*** Begin section ***

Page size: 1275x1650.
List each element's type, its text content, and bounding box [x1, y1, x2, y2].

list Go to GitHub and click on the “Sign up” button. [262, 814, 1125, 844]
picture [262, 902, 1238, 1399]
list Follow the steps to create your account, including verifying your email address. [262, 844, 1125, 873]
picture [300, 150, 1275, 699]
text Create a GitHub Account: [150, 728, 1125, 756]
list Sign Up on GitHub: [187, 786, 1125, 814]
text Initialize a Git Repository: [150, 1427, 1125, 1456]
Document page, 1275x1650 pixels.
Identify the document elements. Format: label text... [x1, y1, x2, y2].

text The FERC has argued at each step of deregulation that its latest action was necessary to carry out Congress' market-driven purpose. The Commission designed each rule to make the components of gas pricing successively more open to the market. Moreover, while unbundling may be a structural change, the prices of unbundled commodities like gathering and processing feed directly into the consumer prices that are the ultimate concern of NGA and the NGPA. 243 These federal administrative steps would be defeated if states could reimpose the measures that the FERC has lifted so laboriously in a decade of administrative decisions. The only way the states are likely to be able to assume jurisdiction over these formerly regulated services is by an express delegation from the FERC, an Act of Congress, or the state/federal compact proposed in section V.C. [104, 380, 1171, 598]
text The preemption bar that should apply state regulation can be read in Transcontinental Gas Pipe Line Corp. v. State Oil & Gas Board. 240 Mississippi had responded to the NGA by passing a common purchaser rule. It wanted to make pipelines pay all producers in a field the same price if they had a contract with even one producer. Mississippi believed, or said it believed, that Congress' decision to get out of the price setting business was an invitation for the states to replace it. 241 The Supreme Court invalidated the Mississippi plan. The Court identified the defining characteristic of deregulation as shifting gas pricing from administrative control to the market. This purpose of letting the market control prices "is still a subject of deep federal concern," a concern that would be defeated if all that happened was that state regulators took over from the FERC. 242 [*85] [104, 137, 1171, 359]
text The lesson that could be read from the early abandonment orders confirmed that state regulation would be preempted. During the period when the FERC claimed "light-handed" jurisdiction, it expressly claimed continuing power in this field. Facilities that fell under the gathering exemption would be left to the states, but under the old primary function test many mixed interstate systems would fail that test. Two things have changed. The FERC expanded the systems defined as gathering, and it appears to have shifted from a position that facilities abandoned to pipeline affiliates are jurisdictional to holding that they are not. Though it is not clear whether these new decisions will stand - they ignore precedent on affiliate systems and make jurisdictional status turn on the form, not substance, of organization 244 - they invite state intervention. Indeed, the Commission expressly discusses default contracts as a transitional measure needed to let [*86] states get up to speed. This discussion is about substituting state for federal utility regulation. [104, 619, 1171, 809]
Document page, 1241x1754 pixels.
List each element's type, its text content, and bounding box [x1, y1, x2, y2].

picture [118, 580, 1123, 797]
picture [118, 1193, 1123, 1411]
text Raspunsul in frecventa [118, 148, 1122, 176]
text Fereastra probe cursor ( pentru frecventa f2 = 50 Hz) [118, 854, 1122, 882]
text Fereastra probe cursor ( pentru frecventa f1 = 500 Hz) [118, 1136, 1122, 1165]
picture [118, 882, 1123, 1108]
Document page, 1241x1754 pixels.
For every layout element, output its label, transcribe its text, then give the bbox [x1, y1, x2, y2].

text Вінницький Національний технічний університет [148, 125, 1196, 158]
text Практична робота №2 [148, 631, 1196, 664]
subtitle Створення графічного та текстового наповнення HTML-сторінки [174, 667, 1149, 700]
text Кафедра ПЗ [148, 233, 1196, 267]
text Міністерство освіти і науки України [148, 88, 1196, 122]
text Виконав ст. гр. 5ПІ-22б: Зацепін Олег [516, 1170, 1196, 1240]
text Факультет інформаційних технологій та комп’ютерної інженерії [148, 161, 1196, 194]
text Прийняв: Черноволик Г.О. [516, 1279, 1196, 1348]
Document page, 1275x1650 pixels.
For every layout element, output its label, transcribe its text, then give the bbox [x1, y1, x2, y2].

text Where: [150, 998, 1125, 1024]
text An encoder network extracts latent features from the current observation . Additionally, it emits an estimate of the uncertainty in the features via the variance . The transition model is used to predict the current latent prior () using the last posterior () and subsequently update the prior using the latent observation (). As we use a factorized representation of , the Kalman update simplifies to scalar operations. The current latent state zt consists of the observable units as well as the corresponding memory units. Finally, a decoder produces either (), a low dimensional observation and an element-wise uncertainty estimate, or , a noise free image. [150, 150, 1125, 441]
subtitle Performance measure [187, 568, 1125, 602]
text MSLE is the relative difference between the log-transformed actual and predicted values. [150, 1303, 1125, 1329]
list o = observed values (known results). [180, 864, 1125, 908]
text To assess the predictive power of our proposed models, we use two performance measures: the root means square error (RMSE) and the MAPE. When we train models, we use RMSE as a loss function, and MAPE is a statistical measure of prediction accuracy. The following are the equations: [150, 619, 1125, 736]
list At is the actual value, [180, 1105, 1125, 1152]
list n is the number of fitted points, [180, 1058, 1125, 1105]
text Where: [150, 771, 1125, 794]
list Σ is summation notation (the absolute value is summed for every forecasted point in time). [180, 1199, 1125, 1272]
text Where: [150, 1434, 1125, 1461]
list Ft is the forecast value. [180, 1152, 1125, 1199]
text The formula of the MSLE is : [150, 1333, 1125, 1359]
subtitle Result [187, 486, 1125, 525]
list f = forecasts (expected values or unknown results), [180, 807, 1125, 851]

*** End section ***

Wherever a line in the data above holds "pentru", copy that line.

• [Response area]:
text Fereastra probe cursor ( pentru frecventa f2 = 50 Hz) [118, 854, 1122, 882]
text Fereastra probe cursor ( pentru frecventa f1 = 500 Hz) [118, 1136, 1122, 1165]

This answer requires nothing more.